On October 6th 2015, Ovum released the results of its extensive survey conducted with all types of digital ecosystem players. Invest Ottawa is pleased to share the highlights of Ovum’s view and key recommendations:
Connectivity will remain important to 2025: Next-generation connectivity, especially 5G, to be a leading opportunity. Next-generation broadband was also in the top four, as was Internet of Things/machine-to-machine (IoT/M2M) which promises to usher in a new era of hyper-connectivity. Cloud services and IoT topped the list of services that digital players expect will grow the fastest, while cloud services and broadband connectivity are still expected to contribute the most to revenues in 2025 along with digital media.
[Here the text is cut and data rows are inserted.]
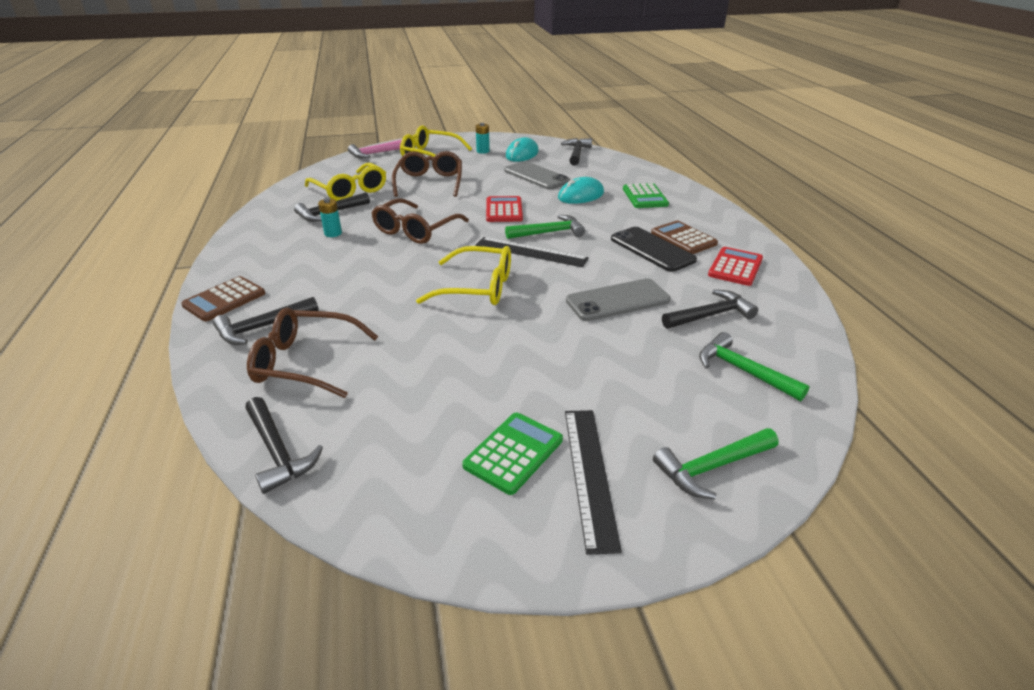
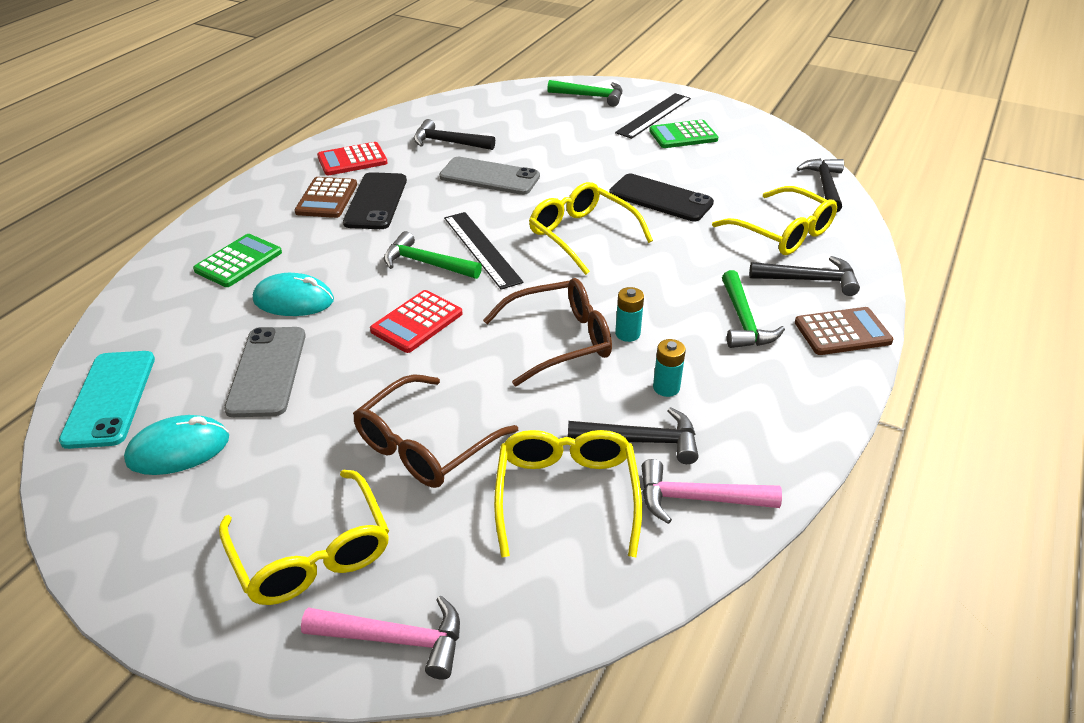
camera: 140 degrees left, 5 degrees up
brown glasses [247,308,379,398] -> yellow glasses [712,186,837,255]
turquoise battery [476,123,490,154] -> turquoise battery moved to [615,287,644,342]
black hammer [561,138,592,165] -> turquoise phone [59,351,155,449]
green hammer [699,332,810,401] -> green hammer moved to [722,270,785,348]
none -> black phone [609,174,714,221]
none -> pink hammer [642,459,782,524]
Telecoms service providers will lag in benefiting from the digital economy: Content owners and Internet platform providers such as Google to benefit most from the digital economy to 2025, rather than telecoms service providers.
Agility and ability to partner are seen as the most critical success factors: An overwhelming number of respondents listed these two factors as critical to attaining profitability by 2025. Several digital economy players recognize they will not be able to succeed on their own in 2025 but will belong to an increasingly complex web of interconnected partners and competitors. Telecoms service providers and vendors, however, rated agility far more highly than partnering.
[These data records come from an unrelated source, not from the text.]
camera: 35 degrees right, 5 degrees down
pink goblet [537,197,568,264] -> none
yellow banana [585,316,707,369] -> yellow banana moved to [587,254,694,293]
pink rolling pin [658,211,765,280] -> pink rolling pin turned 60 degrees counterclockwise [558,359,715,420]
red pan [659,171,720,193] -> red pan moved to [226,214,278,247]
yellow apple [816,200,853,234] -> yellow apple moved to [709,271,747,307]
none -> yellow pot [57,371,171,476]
Technology shifts are seen as the top disruptor: These shifts are seen as particularly disruptive to the healthcare and telecoms industry verticals. Among the types of digital economy players surveyed, telecoms service providers and their suppliers, the network equipment and component vendors, are seen to be most at risk in revenue terms. This is due to foreseen difficult times among telecoms service providers and vendors.
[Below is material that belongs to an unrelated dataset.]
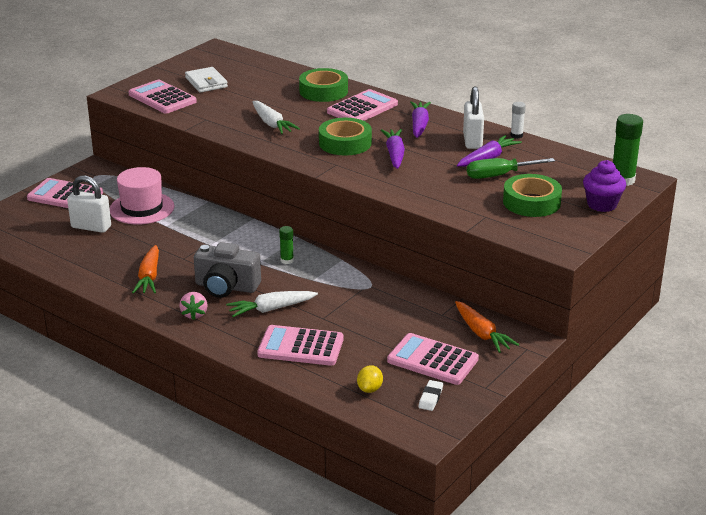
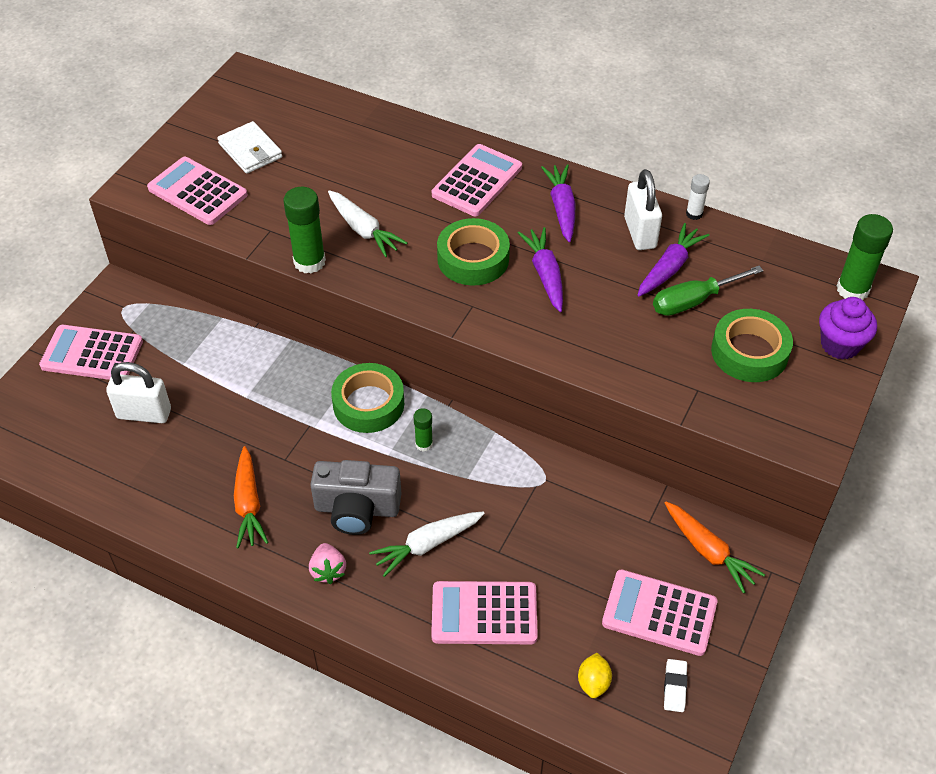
camera: 10 degrees left, 20 degrees up
pink hat [110,167,174,224] -> none
green tape [299,68,348,102] -> green tape moved to [331,363,404,433]
none -> green glue stick [283,187,326,274]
Subscription models will change but may not be sustainable: The subscription-based (per-service) business model that is dominant for consumers today is expected to fall away by
2025, and advertising-funded and pay-per-use/pay-per-view business models are seen as likely to gain. Respondents, surprisingly, do not expect that to happen for enterprises. Ovum does not believe, however, that the advertising-funded business model will be sustainable.
Fear of technology and competition should not swamp broader perspective on the future of the digital economy: The digital economy is increasingly bringing together diverse players, providing new types of competitors and both threats and opportunities for more-established players. Much of the disruption will be caused by emerging technologies, which are seen as the greatest threat to traditional players today.
Warning bells are ringing for vendors and telecoms service providers: The survey results reflect the degree of concern that employees of today’s telecoms service providers and vendors (i.e. equipment and component suppliers) have over the future of the telecoms industry. Senior management in both segments must acknowledge those concerns and make plans to leverage the changes that their employees anticipate will take place to 2025.
Telecoms players need to note differences in outlook versus non-telecoms digital players and vice versa: The results show a time of transition, as non-telecoms players influence industry outlook on opportunities and threats to the digital economy in 2025. Often the outlook of non-telecoms players was quite different from that of traditional telecoms players. As convergence across telecoms, IT, and media accelerates and digital players increasingly seek partners, both sides will need to take note of such differences.